In 2014, Mark and Shirley Rucker made a big-game hunting trip to New Zealand, where they both got a red deer. Jim Smika wrote about their trip in his “What’s Your Story?” column in the Clinton Daily Democrat. The red deer mounts are in a trophy room the Ruckers added to their house, which was previously owned by the Ackley’s, who gave their name to the lake on the front of the property.
When they first added elk to the ranch, the Ruckers didn’t raise them for hunting, Mark said.
“In those days, you could sell the critters’ horns,” he said. “You could get $1,000 per elk horn in the Asian market.”
The job of harvesting elk horns entailed cutting off the horns in the summertime, when the horns were just appearing, and had velvet on them. Mark and Shirley recall having to funnel the elk through a squeeze chute, then put a blanket over the head of the elk before lopping off the horns. The market for elk horns eventually dropped off, he said.
Mark said he doesn’t have any elk ready to be hunted this year.
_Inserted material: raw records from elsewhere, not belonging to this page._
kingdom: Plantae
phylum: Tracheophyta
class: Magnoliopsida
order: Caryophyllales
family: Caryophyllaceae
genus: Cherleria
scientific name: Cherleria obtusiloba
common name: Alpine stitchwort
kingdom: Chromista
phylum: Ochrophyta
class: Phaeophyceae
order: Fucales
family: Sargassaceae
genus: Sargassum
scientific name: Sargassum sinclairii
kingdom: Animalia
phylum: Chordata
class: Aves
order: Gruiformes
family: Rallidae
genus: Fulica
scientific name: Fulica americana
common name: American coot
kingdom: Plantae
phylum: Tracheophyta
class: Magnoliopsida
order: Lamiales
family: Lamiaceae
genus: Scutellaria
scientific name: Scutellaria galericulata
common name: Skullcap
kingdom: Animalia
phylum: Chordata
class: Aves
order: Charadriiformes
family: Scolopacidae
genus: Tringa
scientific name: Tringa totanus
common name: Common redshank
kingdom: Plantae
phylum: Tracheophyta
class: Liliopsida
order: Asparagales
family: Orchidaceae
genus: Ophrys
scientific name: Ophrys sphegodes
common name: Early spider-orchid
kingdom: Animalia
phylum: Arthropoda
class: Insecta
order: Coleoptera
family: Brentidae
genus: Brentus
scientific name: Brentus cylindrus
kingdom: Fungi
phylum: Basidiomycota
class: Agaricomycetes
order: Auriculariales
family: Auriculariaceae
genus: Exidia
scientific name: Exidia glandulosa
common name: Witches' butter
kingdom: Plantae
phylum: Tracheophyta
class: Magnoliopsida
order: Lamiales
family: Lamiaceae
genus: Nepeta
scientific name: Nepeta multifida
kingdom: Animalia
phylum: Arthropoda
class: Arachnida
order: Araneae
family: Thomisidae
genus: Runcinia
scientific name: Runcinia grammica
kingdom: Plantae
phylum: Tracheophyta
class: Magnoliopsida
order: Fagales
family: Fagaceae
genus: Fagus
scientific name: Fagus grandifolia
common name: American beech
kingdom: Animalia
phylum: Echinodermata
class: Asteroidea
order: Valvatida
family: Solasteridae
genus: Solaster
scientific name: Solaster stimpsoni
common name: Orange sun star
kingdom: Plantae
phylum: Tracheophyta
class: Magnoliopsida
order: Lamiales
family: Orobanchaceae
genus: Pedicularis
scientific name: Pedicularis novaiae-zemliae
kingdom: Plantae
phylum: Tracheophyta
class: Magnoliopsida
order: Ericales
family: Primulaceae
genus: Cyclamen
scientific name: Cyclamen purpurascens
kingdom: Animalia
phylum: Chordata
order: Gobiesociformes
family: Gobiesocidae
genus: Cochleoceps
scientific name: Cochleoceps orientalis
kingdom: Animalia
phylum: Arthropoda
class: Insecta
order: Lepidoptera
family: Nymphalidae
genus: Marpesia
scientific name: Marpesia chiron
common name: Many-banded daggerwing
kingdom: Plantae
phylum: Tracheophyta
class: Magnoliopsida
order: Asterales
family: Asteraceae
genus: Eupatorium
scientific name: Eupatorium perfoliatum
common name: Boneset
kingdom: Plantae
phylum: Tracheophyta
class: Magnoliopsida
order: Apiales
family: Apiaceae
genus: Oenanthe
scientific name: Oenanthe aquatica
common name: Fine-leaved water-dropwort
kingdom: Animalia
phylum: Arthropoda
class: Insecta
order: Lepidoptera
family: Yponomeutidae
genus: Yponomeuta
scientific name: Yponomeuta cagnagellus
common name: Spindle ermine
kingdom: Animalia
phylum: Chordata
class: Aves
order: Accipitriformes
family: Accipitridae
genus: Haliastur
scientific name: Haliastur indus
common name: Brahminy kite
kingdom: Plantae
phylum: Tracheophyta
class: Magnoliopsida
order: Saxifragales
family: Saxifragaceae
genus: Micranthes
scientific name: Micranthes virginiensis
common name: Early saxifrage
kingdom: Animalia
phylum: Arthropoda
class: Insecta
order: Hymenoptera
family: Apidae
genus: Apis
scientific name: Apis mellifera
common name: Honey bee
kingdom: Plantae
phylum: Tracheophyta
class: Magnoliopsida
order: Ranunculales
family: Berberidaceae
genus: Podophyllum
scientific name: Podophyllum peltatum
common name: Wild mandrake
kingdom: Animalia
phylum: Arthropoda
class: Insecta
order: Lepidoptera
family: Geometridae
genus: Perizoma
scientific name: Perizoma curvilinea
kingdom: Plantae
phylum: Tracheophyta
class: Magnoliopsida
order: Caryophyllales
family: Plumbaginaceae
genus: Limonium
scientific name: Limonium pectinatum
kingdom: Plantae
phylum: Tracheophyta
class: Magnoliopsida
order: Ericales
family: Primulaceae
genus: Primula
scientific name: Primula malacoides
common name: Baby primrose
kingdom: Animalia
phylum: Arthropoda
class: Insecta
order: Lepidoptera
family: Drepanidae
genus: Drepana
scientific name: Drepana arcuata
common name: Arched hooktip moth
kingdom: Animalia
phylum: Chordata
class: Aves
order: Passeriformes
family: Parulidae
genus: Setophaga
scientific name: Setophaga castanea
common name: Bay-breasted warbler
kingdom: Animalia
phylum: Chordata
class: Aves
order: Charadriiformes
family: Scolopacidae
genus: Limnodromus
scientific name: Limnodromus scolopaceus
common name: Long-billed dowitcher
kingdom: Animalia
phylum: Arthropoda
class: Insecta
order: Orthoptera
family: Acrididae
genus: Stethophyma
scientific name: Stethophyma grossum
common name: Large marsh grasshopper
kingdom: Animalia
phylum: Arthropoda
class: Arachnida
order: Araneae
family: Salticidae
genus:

The Ruckers developed their whitetail deer herd with the help of Shirley’s twin daughters.
“We once had eight or nine fawns that we were bottle-feeding,” Shirley said.
Hunters buy their deer tags from Mark, who keeps records for the Missouri Department of Conservation. He had to take a course and become certified in testing for Chronic Wasting Disease, he said.
He also has to maintain five and half miles of fencing. Automatic deer feeders spread grain, and there are ponds on the ranch, although he had to add a water tank this year.
The Rucker family continues the family tradition of hunting. Mark and Shirley’s young great-nephews, Crew and Coy, got their deer, as did grandson Matthew. LaVerne’s grown granddaughter also got a deer.
On holidays, the extended family gathers in the Trophy Room for dinner, surrounded on four sides by trophies from several continents.
Even though Mark grew up on a ranch where they raised cattle and chickens, the family ate venison and fish, he said. He and Shirley have a freezer of venison, he said. They have wild turkeys on the ranch, but don’t shoot them for Thanksgiving dinner.
“We could but we don’t, “Mark said. “Shirley buys one in town.”